→ Records provided:

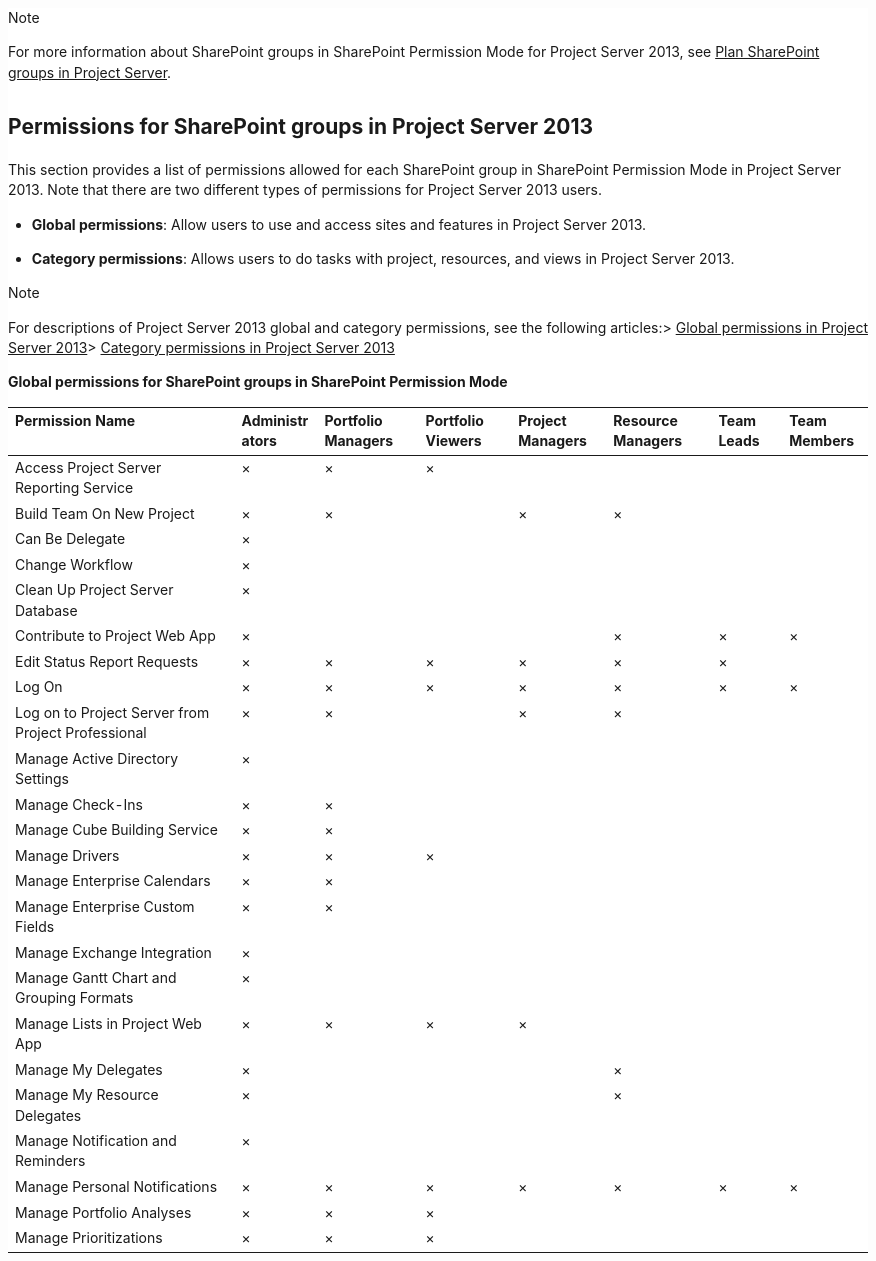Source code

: > [!NOTE]
> For more information about SharePoint groups in SharePoint Permission Mode for Project Server 2013, see [Plan SharePoint groups in Project Server](plan-sharepoint-groups-in-project-server.md). 
  
## Permissions for SharePoint groups in Project Server 2013

This section provides a list of permissions allowed for each SharePoint group in SharePoint Permission Mode in Project Server 2013. Note that there are two different types of permissions for Project Server 2013 users.
  
- **Global permissions**: Allow users to use and access sites and features in Project Server 2013.
    
- **Category permissions**: Allows users to do tasks with project, resources, and views in Project Server 2013.
    
> [!NOTE]
>  For descriptions of Project Server 2013 global and category permissions, see the following articles:> [Global permissions in Project Server 2013](global-permissions-in-project-server-2013.md)> [Category permissions in Project Server 2013](category-permissions-in-project-server-2013.md)
  
**Global permissions for SharePoint groups in SharePoint Permission Mode**

|**Permission Name**|**Administrators**|**Portfolio Managers**|**Portfolio Viewers**|**Project Managers**|**Resource Managers**|**Team Leads**|**Team Members**|
|:-----|:-----|:-----|:-----|:-----|:-----|:-----|:-----|
|Access Project Server Reporting Service  <br/> |×  <br/> |×  <br/> |×  <br/> |||||
|Build Team On New Project  <br/> |×  <br/> |×  <br/> ||×  <br/> |×  <br/> |||
|Can Be Delegate  <br/> |×  <br/> |||||||
|Change Workflow  <br/> |×  <br/> |||||||
|Clean Up Project Server Database  <br/> |×  <br/> |||||||
|Contribute to Project Web App  <br/> |×  <br/> ||||×  <br/> |×  <br/> |×  <br/> |
|Edit Status Report Requests  <br/> |×  <br/> |×  <br/> |×  <br/> |×  <br/> |×  <br/> |×  <br/> ||
|Log On  <br/> |×  <br/> |×  <br/> |×  <br/> |×  <br/> |×  <br/> |×  <br/> |×  <br/> |
|Log on to Project Server from Project Professional  <br/> |×  <br/> |×  <br/> ||×  <br/> |×  <br/> |||
|Manage Active Directory Settings  <br/> |×  <br/> |||||||
|Manage Check-Ins  <br/> |×  <br/> |×  <br/> ||||||
|Manage Cube Building Service  <br/> |×  <br/> |×  <br/> ||||||
|Manage Drivers  <br/> |×  <br/> |×  <br/> |×  <br/> |||||
|Manage Enterprise Calendars  <br/> |×  <br/> |×  <br/> ||||||
|Manage Enterprise Custom Fields  <br/> |×  <br/> |×  <br/> ||||||
|Manage Exchange Integration  <br/> |×  <br/> |||||||
|Manage Gantt Chart and Grouping Formats  <br/> |×  <br/> |||||||
|Manage Lists in Project Web App  <br/> |×  <br/> |×  <br/> |×  <br/> |×  <br/> ||||
|Manage My Delegates  <br/> |×  <br/> ||||×  <br/> |||
|Manage My Resource Delegates  <br/> |×  <br/> ||||×  <br/> |||
|Manage Notification and Reminders  <br/> |×  <br/> |||||||
|Manage Personal Notifications  <br/> |×  <br/> |×  <br/> |×  <br/> |×  <br/> |×  <br/> |×  <br/> |×  <br/> |
|Manage Portfolio Analyses  <br/> |×  <br/> |×  <br/> |×  <br/> |||||
|Manage Prioritizations  <br/> |×  <br/> |×  <br/> |×  <br/> |||||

→ Work instructions: Among the lines above, find each one containing the string "Team" and copy it.

→ Answer box:
|**Permission Name**|**Administrators**|**Portfolio Managers**|**Portfolio Viewers**|**Project Managers**|**Resource Managers**|**Team Leads**|**Team Members**|
|Build Team On New Project  <br/> |×  <br/> |×  <br/> ||×  <br/> |×  <br/> |||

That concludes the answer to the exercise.